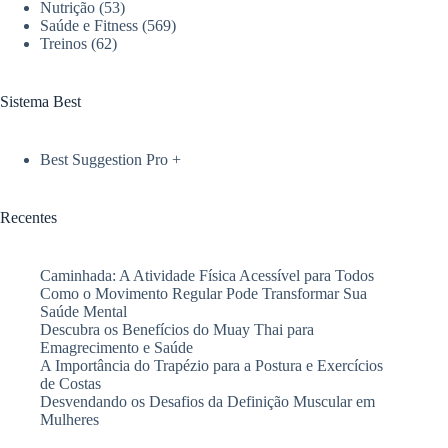
Nutrição
(53)
Saúde e Fitness
(569)
Treinos
(62)
Sistema Best
Best Suggestion Pro +
Recentes
Caminhada: A Atividade Física Acessível para Todos
Como o Movimento Regular Pode Transformar Sua
Saúde Mental
Descubra os Benefícios do Muay Thai para
Emagrecimento e Saúde
A Importância do Trapézio para a Postura e Exercícios
de Costas
Desvendando os Desafios da Definição Muscular em
Mulheres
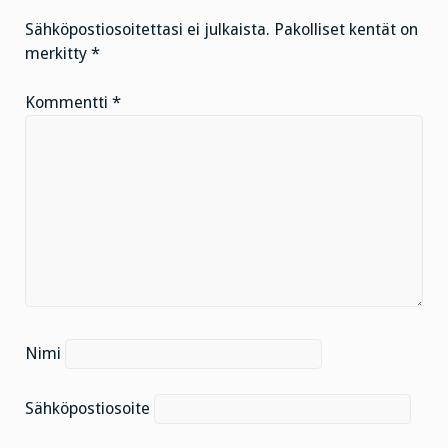
Sähköpostiosoitettasi ei julkaista.
Pakolliset kentät on
merkitty
*
Kommentti
*
Nimi
Sähköpostiosoite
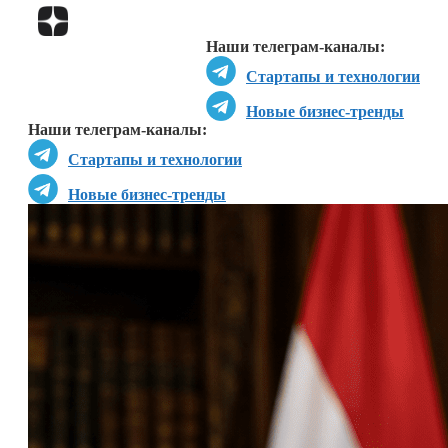
Перейти в
Дзен
Наши телеграм-каналы:
Стартапы и технологии
Новые бизнес-тренды
Наши телеграм-каналы:
Стартапы и технологии
Новые бизнес-тренды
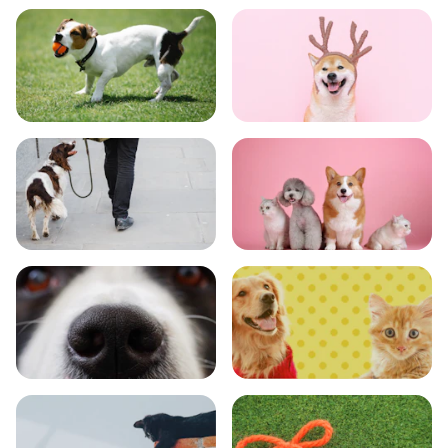
食事
お手入れ
トレーニング
グッズ
おでかけ
図鑑
エンタメ
クイズ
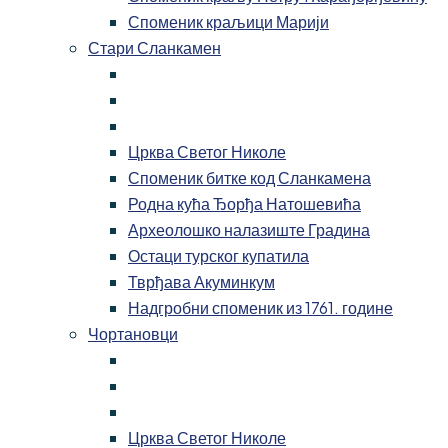
Споменик краљици Марији
Стари Сланкамен
Црква Светог Николе
Споменик битке код Сланкамена
Родна кућа Ђорђа Натошевића
Археолошко налазиште Градина
Остаци турског купатила
Тврђава Акуминкум
Надгробни споменик из 1761. године
Чортановци
Црква Светог Николе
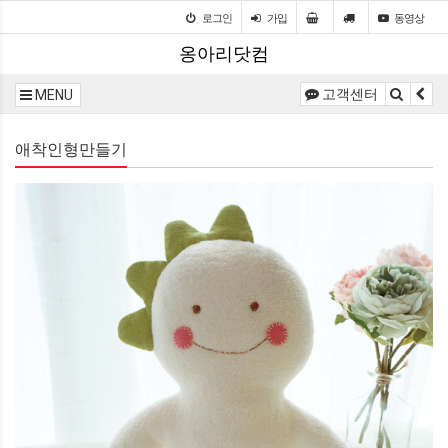
로그인
가입
동영상
옹아리닷컴
고객센터
MENU
애착인형만들기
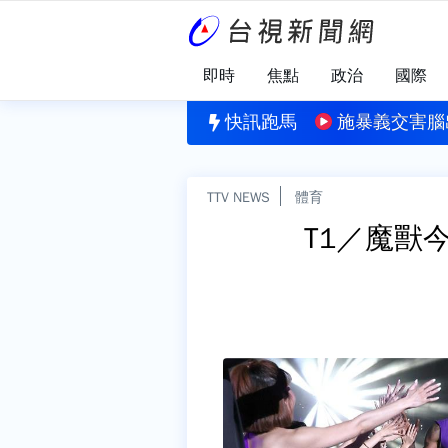
即時
焦點
政治
國際
關鍵
科長「帳戶多64萬」 檢方查貪瀆意外揭善舉
快訊跑馬
施暴義交害腦
TTV NEWS
體育
T1／魔獸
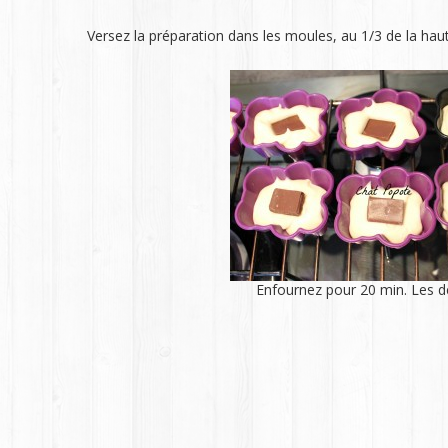
Versez la préparation dans les moules, au 1/3 de la hau
Enfournez pour 20 min. Les démo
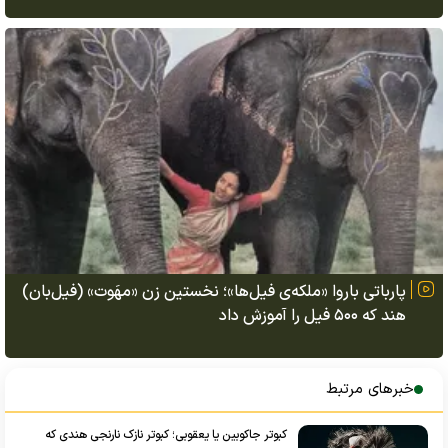
پارباتی باروا «ملکه‌ی فیل‌ها»؛ نخستین زن «مهَوت» (فیل‌بان)
هند که ۵۰۰ فیل را آموزش داد
خبرهای مرتبط
کبوتر جاکوبین یا یعقوبی؛ کبوتر نازک نارنجی هندی که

• • •

_Work order_: Every line from the one containing "Споменик краљици Марији" through the end of the entries above, both included, should be extracted exactly, with pictures left out.

_Answer area_:
Споменик краљици Марији
Стари Сланкамен
Црква Светог Николе
Споменик битке код Сланкамена
Родна кућа Ђорђа Натошевића
Археолошко налазиште Градина
Остаци турског купатила
Тврђава Акуминкум
Надгробни споменик из 1761. године
Чортановци
Црква Светог Николе
로그인
가입
동영상
옹아리닷컴
고객센터
MENU
애착인형만들기
即時
焦點
政治
國際
關鍵
科長「帳戶多64萬」 檢方查貪瀆意外揭善舉
快訊跑馬
施暴義交害腦
TTV NEWS
體育
T1／魔獸
Versez la préparation dans les moules, au 1/3 de la hau
Enfournez pour 20 min. Les démo
پارباتی باروا «ملکه‌ی فیل‌ها»؛ نخستین زن «مهَوت» (فیل‌بان)
هند که ۵۰۰ فیل را آموزش داد
خبرهای مرتبط
کبوتر جاکوبین یا یعقوبی؛ کبوتر نازک نارنجی هندی که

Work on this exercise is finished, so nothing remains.